The Viking program consisted of a pair of American space probes sent to Mars, Viking 1 and Viking 2. Each spacecraft was composed of two main parts: an orbiter designed to photograph the surface of Mars from orbit, and a lander designed to study the planet from the surface. The orbiters also served as communication relays for the landers once they touched down.

The Viking program grew from NASA's earlier, even more ambitious, Voyager Mars program, which was not related to the successful Voyager deep space probes of the late 1970s. Viking 1 was launched on August 20, 1975, and the second craft, Viking 2, was launched on September 9, 1975, both riding atop Titan III-E rockets with Centaur upper stages. Viking 1 entered Mars orbit on June 19, 1976, with Viking 2 following suit on August 7.

After orbiting Mars for more than a month and returning images used for landing site selection, the orbiters and landers detached; the landers then entered the Martian atmosphere and soft-landed at the sites that had been chosen. The Viking 1 lander touched down on the surface of Mars on July 20, 1976, and was joined by the Viking 2 lander on September 3. The orbiters continued imaging and performing other scientific operations from orbit while the landers deployed instruments on the surface.

The project cost roughly 1 billion USD in 1970s dollars, equivalent to about 11 billion USD in 2016 dollars. It was highly successful and formed most of the body of knowledge about Mars through the late 1990s and early 2000s.
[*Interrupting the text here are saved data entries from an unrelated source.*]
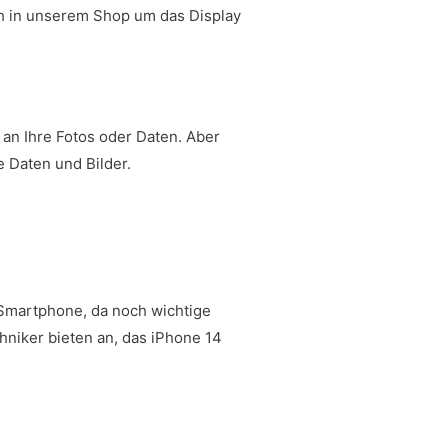
uch in unserem Shop um das Display
 an Ihre Fotos oder Daten. Aber
 Daten und Bilder.
 Smartphone, da noch wichtige
hniker bieten an, das iPhone 14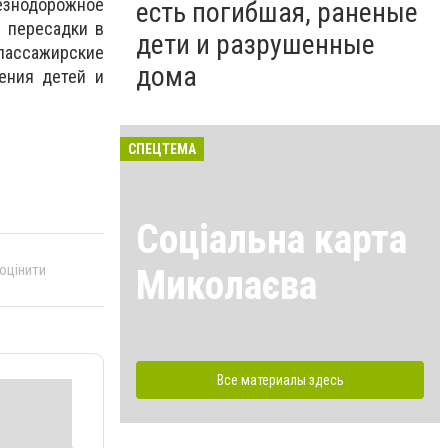
знодорожное
есть погибшая, раненые
 пересадки в
дети и разрушенные
 пассажирские
дома
ения детей и
СПЕЦТЕМА
Соціальна карта
 оцінити
Миколаєва
Все материалы здесь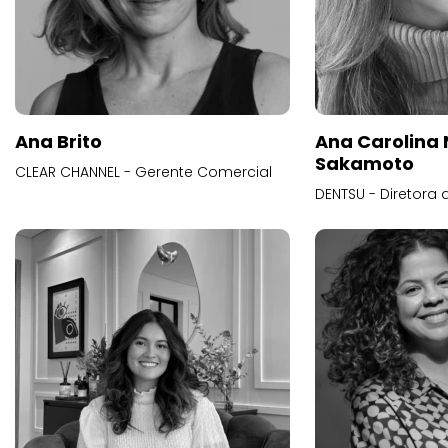
Ana Brito
Ana Carolina
Sakamoto
CLEAR CHANNEL - Gerente Comercial
DENTSU - Diretora 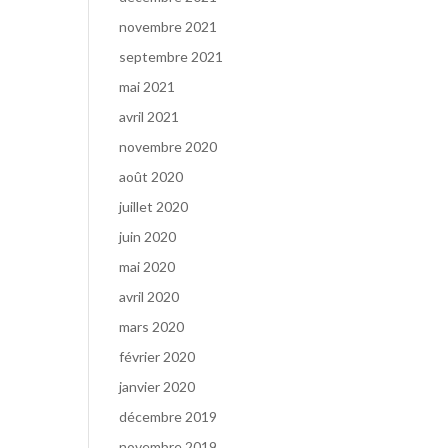
novembre 2021
septembre 2021
mai 2021
avril 2021
novembre 2020
août 2020
juillet 2020
juin 2020
mai 2020
avril 2020
mars 2020
février 2020
janvier 2020
décembre 2019
novembre 2019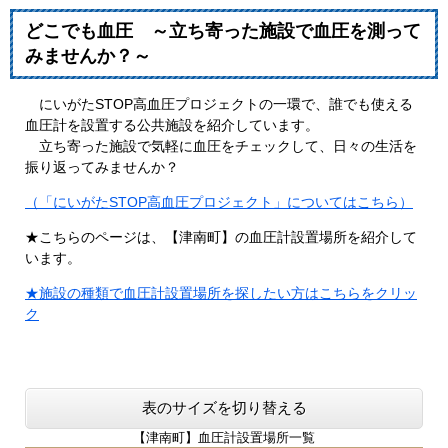
どこでも血圧 ～立ち寄った施設で血圧を測って
みませんか？～
にいがたSTOP高血圧プロジェクトの一環で、誰でも使える
血圧計を設置する公共施設を紹介しています。
立ち寄った施設で気軽に血圧をチェックして、日々の生活を
振り返ってみませんか？
（「にいがたSTOP高血圧プロジェクト」についてはこちら）
★こちらのページは、【津南町】の血圧計設置場所を紹介して
います。
★施設の種類で血圧計設置場所を探したい方はこちらをクリッ
ク
表のサイズを切り替える
【津南町】血圧計設置場所一覧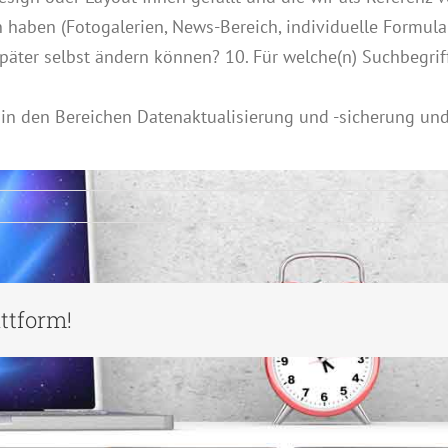
 haben (Fotogalerien, News-Bereich, individuelle Formul
päter selbst ändern können? 10. Für welche(n) Suchbegriff
 in den Bereichen Datenaktualisierung und -sicherung u
attform!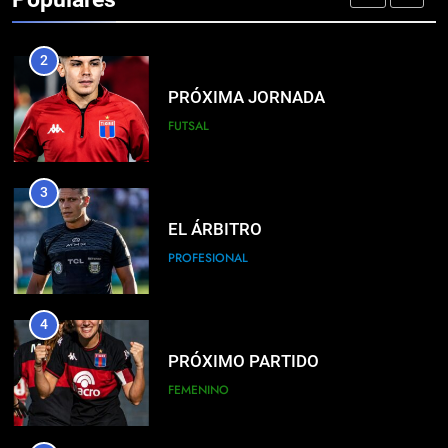
2
PRÓXIMA JORNADA
FUTSAL
3
EL ÁRBITRO
PROFESIONAL
4
PRÓXIMO PARTIDO
FEMENINO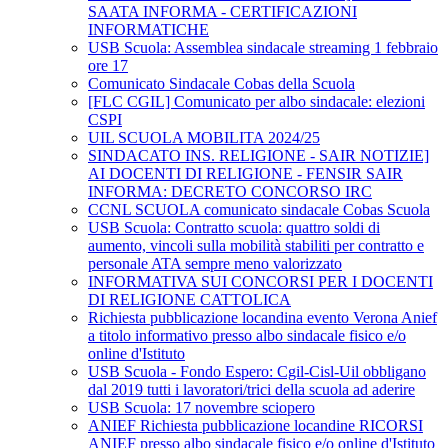
SAATA INFORMA - CERTIFICAZIONI
INFORMATICHE
USB Scuola: Assemblea sindacale streaming 1 febbraio
ore 17
Comunicato Sindacale Cobas della Scuola
[FLC CGIL] Comunicato per albo sindacale: elezioni
CSPI
UIL SCUOLA MOBILITA 2024/25
SINDACATO INS. RELIGIONE - SAIR NOTIZIE]
AI DOCENTI DI RELIGIONE - FENSIR SAIR
INFORMA: DECRETO CONCORSO IRC
CCNL SCUOLA comunicato sindacale Cobas Scuola
USB Scuola: Contratto scuola: quattro soldi di
aumento, vincoli sulla mobilità stabiliti per contratto e
personale ATA sempre meno valorizzato
INFORMATIVA SUI CONCORSI PER I DOCENTI
DI RELIGIONE CATTOLICA
Richiesta pubblicazione locandina evento Verona Anief
a titolo informativo presso albo sindacale fisico e/o
online d'Istituto
USB Scuola - Fondo Espero: Cgil-Cisl-Uil obbligano
dal 2019 tutti i lavoratori/trici della scuola ad aderire
USB Scuola: 17 novembre sciopero
ANIEF Richiesta pubblicazione locandine RICORSI
ANIEF presso albo sindacale fisico e/o online d'Istituto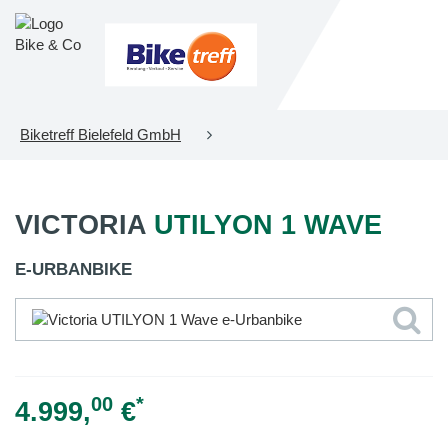
Biketreff Bielefeld GmbH
VICTORIA
UTILYON 1 WAVE
E-URBANBIKE
00
*
4.999,
€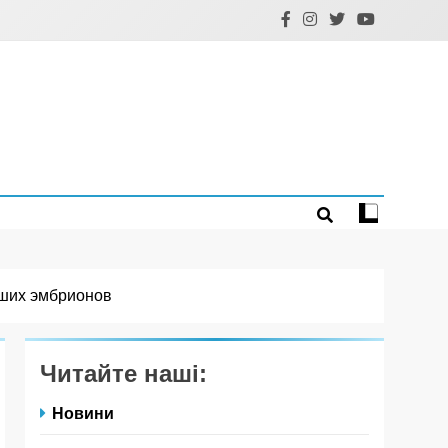
учших эмбрионов
Читайте наші:
Новини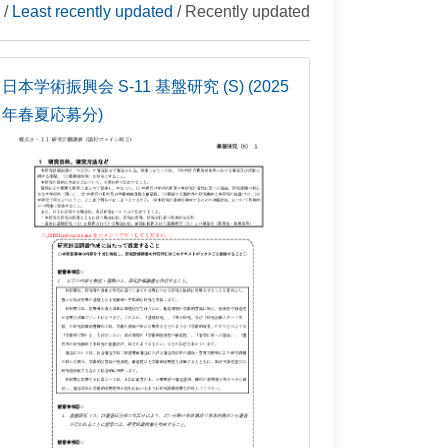
/
Least recently updated
/ Recently updated
日本学術振興会 S-11 基盤研究 (S) (2025
年春夏応募分)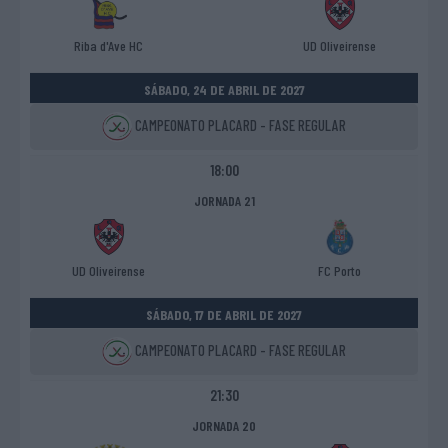
Riba d'Ave HC
UD Oliveirense
SÁBADO, 24 DE ABRIL DE 2027
CAMPEONATO PLACARD - FASE REGULAR
18:00
JORNADA 21
UD Oliveirense
FC Porto
SÁBADO, 17 DE ABRIL DE 2027
CAMPEONATO PLACARD - FASE REGULAR
21:30
JORNADA 20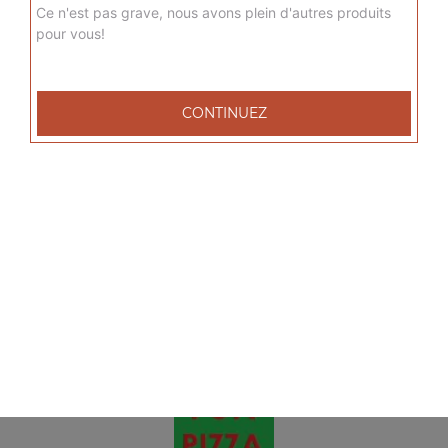
Ce n'est pas grave, nous avons plein d'autres produits
Onions rings 8 pcs
pour vous!
9.00
€
CONTINUEZ
Calamars fritti 10 pcs
9.00
€
Mix tex mex 9 pcs
9.00
€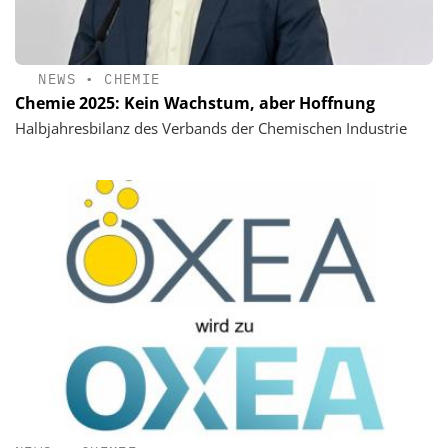
NEWS
•
CHEMIE
Chemie 2025: Kein Wachstum, aber Hoffnung
Halbjahresbilanz des Verbands der Chemischen Industrie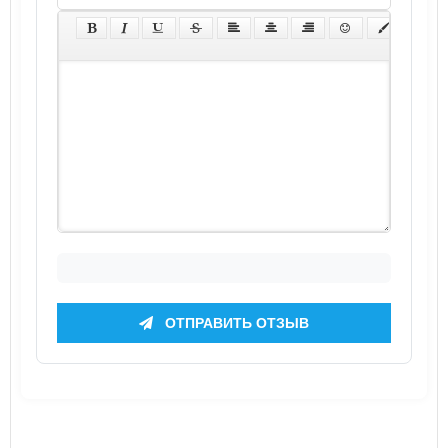
ОТПРАВИТЬ ОТЗЫВ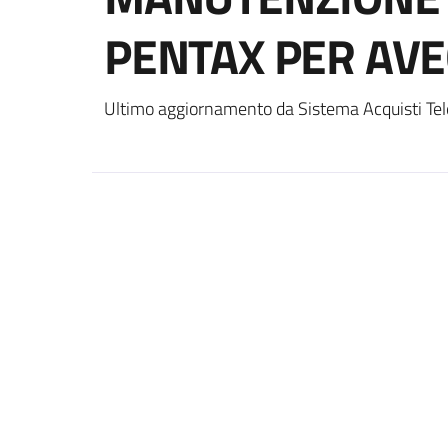
PENTAX PER AVE
Ultimo aggiornamento da Sistema Acquisti Tel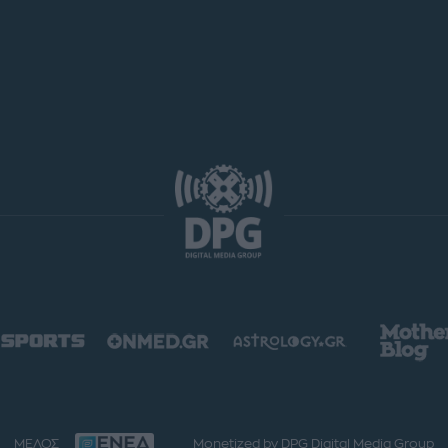
ΜΕΛΟΣ
Monetized by DPG Digital Media Group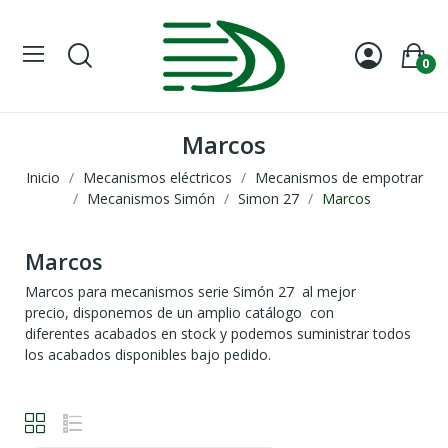
0
Marcos
Inicio
Mecanismos eléctricos
Mecanismos de empotrar
Mecanismos Simón
Simon 27
Marcos
Marcos
Marcos para mecanismos serie Simón 27 al mejor
precio, disponemos de un amplio catálogo con
diferentes
acabados en stock y podemos suministrar todos
los acabados disponibles bajo pedido.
The primary objectives of the two Viking orbiters were to transport the landers to Mars, perform reconnaissance to locate and certify landing sites, act as communications relays for the landers, and to perform their own scientific investigations. Each orbiter, based on the earlier Mariner 9 spacecraft, was an octagon approximately 2.5 m across. The fully fueled orbiter-lander pair had a mass of 3527 kg. After separation and landing, the lander had a mass of about 600 kg and the orbiter 900 kg. The total launch mass was 2328 kg, of which 1445 kg were propellant and attitude control gas. The eight faces of the ring-like structure were 0.4572 m high and were alternately 1.397 and 0.508 m wide. The overall height was 3.29 m from the lander attachment points on the bottom to the launch vehicle attachment points on top. There were 16 modular compartments, 3 on each of the 4 long faces and one on each short face. Four solar panel wings extended from the axis of the orbiter, the distance from tip to tip of two oppositely extended solar panels was 9.75 m.